╭─ Estratto del documento

Lievi differenze di struttura molecolare sono state rilevate fra D1-simili e D2-simili; in ogni caso, i recettori dopaminergici vanno incontro a modificazioni post-traduzione, quali glicosilazione, palmitoilazione e fosforilazione. I recettori D2 presentano due varianti alternative mRNA che si esprimono come forma lunga del recettore (D2L) e forma breve (D2S). Lo sviluppo di topi knockout per D2L ha consentito di scoprire che la forma breve della molecola (D2S) funge primariamente da autorecettore sulla membrana presinaptica, mentre la forma lunga D2L è prevalentemente localizzata sulla membrana postsinaptica, dove interviene nella segnalazione eccitatoria dopaminergica mediando i noti ruoli di questa catecolamina nella neurofisiologia dell’encefalo.

I recettori D2 e D2-simili sono stati trovati in uno spettro notevole di regioni del cervello e, inizialmente, sono stati identificati mediante la loro alta affinità per farmaci antipsicotici radiomarcati, quali [3H]aloperidolo. L’importanza classicamente riconosciuta a questa classe di recettori dopaminergici nella fisiopatologia psicotica, e schizofrenica in particolare, è stata loro attribuita in seguito alla dimostrazione di un rapporto diretto tra la potenza di legame ai recettori D2 di molti farmaci antipsicotici e l’efficacia clinica, in particolare nel ridurre i sintomi positivi. Si ricorda anche che, sebbene nelle funzioni dopaminergiche dei nuclei della base encefalica e della corteccia cerebrale siano importanti entrambe le classi di recettori, D1 e D2, sono i recettori D2-simili a costituire il bersaglio terapeutico, tanto delle molecole impiegate nel trattamento della malattia di Parkinson quanto di quelle impiegate in psichiatria per la farmacoterapia dei disturbi psicotici.

Torniamo allo studio qui recensito.

Horst e colleghi, per esaminare direttamente il ruolo dei recettori D2 dei neuroni del nucleo caudato nella prestazione del compito invertito, hanno infuso l’agonista dei recettori D2/D3/D4 quinpirolo mediante una cannula cronicamente inserita nella parte mediale del nucleo caudato in marmoset maschi e femmine durante l’esecuzione di un compito sperimentale. I marmoset sono piccole scimmie del Nuovo Mondo appartenenti al genere Callithrix, come l’Uistitì, ossia la scimmia più piccola del mondo. Molte specie hanno un aspetto gradevole e sono note ai ricercatori per una neurofisiologia prossima a quella dei grandi primati antropomorfi.

╰─
╭─ Dati forniti

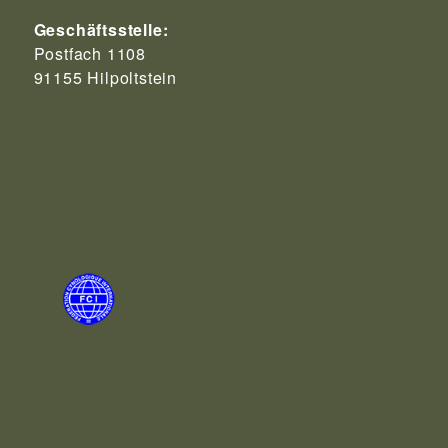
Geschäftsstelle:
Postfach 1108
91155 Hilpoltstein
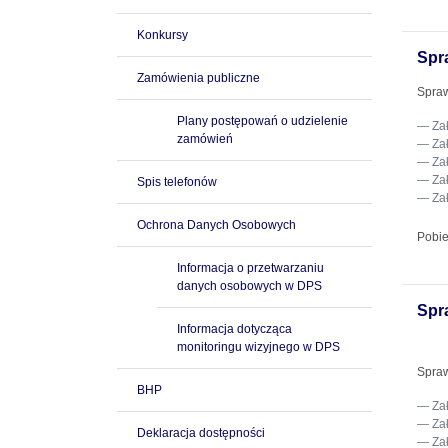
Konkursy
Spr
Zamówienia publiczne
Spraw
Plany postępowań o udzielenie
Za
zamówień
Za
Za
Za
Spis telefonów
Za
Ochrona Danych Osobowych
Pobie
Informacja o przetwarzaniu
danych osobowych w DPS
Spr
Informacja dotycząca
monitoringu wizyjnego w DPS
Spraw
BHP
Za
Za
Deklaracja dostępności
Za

╰─
╭─ Dati forniti

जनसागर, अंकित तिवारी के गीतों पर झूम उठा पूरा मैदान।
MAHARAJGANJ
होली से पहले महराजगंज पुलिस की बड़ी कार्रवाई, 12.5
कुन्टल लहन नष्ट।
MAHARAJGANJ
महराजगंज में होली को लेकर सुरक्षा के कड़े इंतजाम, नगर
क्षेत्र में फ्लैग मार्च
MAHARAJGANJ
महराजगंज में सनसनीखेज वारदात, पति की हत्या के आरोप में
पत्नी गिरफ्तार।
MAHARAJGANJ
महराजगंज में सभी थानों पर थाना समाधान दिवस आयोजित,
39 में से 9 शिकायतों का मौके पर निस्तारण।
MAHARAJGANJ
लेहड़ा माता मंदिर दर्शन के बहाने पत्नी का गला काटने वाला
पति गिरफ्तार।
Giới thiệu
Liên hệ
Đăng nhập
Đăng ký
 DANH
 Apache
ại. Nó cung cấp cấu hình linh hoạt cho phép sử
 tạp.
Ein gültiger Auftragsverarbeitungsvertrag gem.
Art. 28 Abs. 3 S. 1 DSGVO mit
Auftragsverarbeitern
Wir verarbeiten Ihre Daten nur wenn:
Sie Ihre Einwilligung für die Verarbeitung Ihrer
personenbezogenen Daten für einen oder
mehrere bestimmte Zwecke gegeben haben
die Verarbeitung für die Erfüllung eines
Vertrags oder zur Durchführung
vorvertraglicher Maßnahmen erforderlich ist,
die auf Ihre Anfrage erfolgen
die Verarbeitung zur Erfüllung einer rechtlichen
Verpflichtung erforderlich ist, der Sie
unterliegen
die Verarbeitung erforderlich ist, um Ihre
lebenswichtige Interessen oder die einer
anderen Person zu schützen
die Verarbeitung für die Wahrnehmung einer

╰─

#### Elenco attività
A – Elenca le modificazioni post-traduzione dei recettori dopaminergici nominate nel testo sui recettori dopaminergici.
B – Rispondi alle seguenti domande basandoti sul testo sui recettori dopaminergici.
(i) Su quale membrana è prevalentemente localizzata la forma lunga D2L?
(ii) Quale farmaco antipsicotico radiomarcato viene citato per l'identificazione iniziale dei recettori D2?
(iii) A quale genere appartengono i marmoset?
C – Riprendi il testo sui recettori dopaminergici a partire dalla frase che segue l'ultima riportata.
Le righe riportate sopra non hanno alcun ruolo in questo lavoro.

#### Risposte alle attività
A – Glicosilazione, palmitoilazione, fosforilazione.

B –
(i) Sulla membrana postsinaptica.
(ii) Il [3H]aloperidolo.
(iii) Al genere Callithrix.

C –
Il compito sperimentale consisteva in una discriminazione seriale invertita da eseguire mediante touch-screen. Data la precedente evidenza di effetti dose-dipendenti del quinpirolo e di altre molecole ad azione dopaminergica, è stata costruita una curva completa dose-risposta.

Individualmente, le scimmiette presentavano marcate differenze nella sensibilità comportamentale a specifiche dosi di quinpirolo intra-caudato. Collettivamente, esibivano uno specifico deficit comportamentale bi-fasico nell’apprendimento inverso, essendo coerentemente compromesso a dosi relativamente basse e alte di quinpirolo. Da sottolineare che le dosi intermedie di quinpirolo intra-caudato determinavano un significativo miglioramento della prestazione nel compito inverso.

Concludendo, i dati emersi da questo studio supportano quelli delle precedenti osservazioni mediante neuroimmagini nell’uomo e nella scimmia, fornendo l’evidenza causale di una funzione a “U”, che descrive come la dopamina moduli la flessibilità cognitiva nello striato di un primate.

 

L’autrice della nota ringrazia la dottoressa Isabella Floriani per la correzione della bozza e invita alla lettura delle recensioni di argomento connesso che appaiono nella sezione “NOTE E NOTIZIE” del sito (utilizzare il motore interno nella pagina “CERCA”).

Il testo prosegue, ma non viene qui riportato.